Es dauerte einige Zeit, bis sie den Schalter fand. Sie machte Licht, und eine Glühbirne leuchtete hinter einer runden Kristallschale auf. Sie stand in einem kleinen Schlafzimmer. Es war keine Bettstelle da, nur eine Matratze und ein Kissen waren in einer Ecke als Lager zurechtgemacht. Schwere Eisengitter lagen vor dem einzigen Fenster des Raumes. Außer der Tür gab es keinen anderen Ausgang. Sie drückte die Klinke nieder. Von innen war kein Schloß vorhanden, und so konnte sie nicht einmal ihren eigenen Schlüssel versuchen.

 

Langsam ging sie ans Fenster und öffnete einen Flügel, denn die Luft in dem Raum war muffig. Als sie hinausschaute, sah sie, daß das Zimmer an der Rückseite des Hauses lag. Sie blickte über einen großen Rasenplatz auf eine Baumgruppe, die sie noch im Dunkeln erkennen konnte. Die Straße lief parallel mit der Vorderfront, und seihst wenn sie noch so laut geschrien hätte, niemand auf der Straße hätte sie hören können.

 

Sie ließ sich auf einen der Stühle fallen und überdachte ihre Lage. Ihre Furcht hatte sie nun überwunden. Wenn es zu einem Kampf kommen würde, so hatte sie eine Waffe bei sich.

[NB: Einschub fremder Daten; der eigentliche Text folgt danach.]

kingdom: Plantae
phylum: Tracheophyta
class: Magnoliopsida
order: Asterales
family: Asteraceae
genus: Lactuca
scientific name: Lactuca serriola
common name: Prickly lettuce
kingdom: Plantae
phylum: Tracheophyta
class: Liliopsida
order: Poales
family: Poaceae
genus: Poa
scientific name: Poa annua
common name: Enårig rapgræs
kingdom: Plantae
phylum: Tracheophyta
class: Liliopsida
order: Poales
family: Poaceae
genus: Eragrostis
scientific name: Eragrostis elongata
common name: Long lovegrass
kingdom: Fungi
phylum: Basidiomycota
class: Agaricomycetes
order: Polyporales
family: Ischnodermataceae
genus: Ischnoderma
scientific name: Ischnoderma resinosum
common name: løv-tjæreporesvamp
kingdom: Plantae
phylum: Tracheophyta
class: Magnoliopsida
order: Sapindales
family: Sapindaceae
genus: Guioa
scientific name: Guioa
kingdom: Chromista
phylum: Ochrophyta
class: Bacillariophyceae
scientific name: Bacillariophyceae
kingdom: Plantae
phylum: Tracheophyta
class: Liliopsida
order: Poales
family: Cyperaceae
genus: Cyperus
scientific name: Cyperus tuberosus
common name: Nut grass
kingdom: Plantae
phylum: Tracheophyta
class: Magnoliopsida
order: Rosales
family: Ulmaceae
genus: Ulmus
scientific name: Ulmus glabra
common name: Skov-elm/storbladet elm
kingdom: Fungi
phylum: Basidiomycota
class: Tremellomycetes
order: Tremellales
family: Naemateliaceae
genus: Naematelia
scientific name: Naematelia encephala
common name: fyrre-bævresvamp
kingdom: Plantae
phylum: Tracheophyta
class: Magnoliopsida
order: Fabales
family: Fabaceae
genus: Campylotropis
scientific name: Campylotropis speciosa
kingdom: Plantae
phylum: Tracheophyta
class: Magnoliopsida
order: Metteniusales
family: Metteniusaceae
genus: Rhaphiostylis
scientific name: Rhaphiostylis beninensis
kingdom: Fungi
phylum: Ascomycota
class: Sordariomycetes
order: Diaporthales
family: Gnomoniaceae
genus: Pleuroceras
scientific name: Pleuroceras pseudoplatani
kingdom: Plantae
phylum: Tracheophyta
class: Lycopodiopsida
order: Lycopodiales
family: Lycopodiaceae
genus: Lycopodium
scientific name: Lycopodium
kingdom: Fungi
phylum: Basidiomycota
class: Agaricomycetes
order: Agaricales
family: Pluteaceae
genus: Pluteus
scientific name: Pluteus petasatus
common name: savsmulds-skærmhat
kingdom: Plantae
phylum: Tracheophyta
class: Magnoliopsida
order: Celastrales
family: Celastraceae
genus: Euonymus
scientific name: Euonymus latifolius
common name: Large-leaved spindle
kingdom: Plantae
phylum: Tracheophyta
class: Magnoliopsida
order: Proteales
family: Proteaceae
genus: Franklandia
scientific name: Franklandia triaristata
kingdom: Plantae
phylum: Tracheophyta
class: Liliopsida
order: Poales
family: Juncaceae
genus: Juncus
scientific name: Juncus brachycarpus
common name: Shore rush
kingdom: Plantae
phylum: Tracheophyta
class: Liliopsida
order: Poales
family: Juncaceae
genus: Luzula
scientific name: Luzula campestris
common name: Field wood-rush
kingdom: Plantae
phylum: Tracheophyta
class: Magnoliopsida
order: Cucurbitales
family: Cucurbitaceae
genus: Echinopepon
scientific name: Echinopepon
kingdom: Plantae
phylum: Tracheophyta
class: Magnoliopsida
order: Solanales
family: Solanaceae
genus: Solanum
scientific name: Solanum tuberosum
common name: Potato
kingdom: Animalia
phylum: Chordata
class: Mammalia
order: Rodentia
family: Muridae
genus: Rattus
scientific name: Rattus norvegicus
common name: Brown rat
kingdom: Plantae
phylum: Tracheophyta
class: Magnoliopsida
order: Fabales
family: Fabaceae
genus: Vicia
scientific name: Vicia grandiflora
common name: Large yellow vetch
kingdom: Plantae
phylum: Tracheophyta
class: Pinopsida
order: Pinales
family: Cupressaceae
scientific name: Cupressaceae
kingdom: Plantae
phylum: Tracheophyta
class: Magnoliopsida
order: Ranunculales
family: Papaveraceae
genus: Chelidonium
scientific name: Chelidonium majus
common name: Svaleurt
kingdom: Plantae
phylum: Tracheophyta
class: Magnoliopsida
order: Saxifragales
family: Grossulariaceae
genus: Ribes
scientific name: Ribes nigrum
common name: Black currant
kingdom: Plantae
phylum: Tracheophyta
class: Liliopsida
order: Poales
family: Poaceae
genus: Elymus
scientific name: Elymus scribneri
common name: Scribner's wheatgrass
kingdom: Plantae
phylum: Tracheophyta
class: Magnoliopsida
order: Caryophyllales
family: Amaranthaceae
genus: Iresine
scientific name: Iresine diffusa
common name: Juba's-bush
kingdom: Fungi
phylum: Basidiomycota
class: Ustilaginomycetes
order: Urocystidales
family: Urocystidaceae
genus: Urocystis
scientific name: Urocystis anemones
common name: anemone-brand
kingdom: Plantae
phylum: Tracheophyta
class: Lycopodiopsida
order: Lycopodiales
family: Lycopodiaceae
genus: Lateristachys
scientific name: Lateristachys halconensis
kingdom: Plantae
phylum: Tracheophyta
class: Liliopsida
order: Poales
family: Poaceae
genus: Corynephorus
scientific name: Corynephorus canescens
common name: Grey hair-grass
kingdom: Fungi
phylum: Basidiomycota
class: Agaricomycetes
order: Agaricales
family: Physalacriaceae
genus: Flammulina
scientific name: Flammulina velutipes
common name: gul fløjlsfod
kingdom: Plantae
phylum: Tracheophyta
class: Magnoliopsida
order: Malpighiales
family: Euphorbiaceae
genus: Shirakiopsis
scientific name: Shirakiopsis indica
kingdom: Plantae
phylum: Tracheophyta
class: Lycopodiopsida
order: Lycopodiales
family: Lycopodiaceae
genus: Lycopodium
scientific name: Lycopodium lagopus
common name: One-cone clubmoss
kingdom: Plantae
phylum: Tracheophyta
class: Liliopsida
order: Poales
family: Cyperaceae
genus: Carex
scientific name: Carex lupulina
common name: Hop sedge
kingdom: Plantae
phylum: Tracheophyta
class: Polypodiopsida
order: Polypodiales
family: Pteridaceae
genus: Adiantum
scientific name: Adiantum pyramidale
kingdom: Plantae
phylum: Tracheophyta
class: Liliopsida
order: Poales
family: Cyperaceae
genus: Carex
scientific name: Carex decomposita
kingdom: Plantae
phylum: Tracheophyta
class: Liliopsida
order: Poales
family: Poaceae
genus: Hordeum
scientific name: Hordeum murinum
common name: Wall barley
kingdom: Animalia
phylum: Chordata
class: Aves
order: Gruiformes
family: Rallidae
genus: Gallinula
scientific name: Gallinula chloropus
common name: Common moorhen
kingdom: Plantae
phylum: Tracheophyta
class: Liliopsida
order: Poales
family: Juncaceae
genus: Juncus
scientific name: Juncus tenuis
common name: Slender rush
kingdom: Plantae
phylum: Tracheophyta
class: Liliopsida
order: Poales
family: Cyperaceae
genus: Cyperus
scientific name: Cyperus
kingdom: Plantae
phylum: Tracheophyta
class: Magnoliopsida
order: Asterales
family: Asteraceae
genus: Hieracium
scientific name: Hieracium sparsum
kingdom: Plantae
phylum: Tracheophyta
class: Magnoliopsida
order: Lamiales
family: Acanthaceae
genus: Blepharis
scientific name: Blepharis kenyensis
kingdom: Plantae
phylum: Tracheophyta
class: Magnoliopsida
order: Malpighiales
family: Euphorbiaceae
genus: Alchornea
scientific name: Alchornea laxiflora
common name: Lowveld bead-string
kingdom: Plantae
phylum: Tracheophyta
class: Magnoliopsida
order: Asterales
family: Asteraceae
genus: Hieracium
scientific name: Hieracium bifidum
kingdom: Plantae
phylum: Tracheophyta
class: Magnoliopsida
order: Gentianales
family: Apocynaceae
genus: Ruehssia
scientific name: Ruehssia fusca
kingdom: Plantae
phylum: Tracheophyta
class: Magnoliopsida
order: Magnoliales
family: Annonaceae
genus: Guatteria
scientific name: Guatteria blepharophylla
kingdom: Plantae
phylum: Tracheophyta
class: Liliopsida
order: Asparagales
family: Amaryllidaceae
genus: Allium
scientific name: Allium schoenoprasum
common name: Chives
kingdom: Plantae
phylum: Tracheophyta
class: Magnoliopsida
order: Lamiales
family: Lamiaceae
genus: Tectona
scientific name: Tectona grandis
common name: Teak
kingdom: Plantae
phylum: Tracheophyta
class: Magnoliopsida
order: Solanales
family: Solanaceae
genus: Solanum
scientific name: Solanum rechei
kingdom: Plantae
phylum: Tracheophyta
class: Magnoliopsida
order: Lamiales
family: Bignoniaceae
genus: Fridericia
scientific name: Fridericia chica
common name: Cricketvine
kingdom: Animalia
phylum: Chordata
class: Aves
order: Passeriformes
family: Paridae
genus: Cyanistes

Sie zog ihren Rock hoch und schnallte einen weichen Ledergürtel ab, den sie um die Taille gelegt hatte. Aus der Ledertasche zog sie eine Browningpistole, die wie ein Spielzeug aussah, in Wirklichkeit aber eine gefährliche Waffe war. Sie nahm einen Rahmen Patronen aus ihrer Jackentasche und steckte ihn in die Kammer. Nachdem sie sich überzeugt hatte, daß alles in Ordnung war, verbarg sie den Revolver wieder.

 

»Nun kannst du kommen, Gregory!« sagte sie laut. In dem Augenblick drehte sie sich nach dem Fenster um und stieß einen Schrei aus. Sie sah zwei starke Hände an den Eisenstangen und das schreckliche Gesicht eines Strolches. Ihre zitternde Hand suchte nach der Pistole, aber bevor sie die Waffe entsichern konnte, war das Gesicht wieder verschwunden. Obgleich sie sofort zum Fenster eilte, konnte sie nichts mehr sehen. Die Eisengitter hinderten den Ausblick.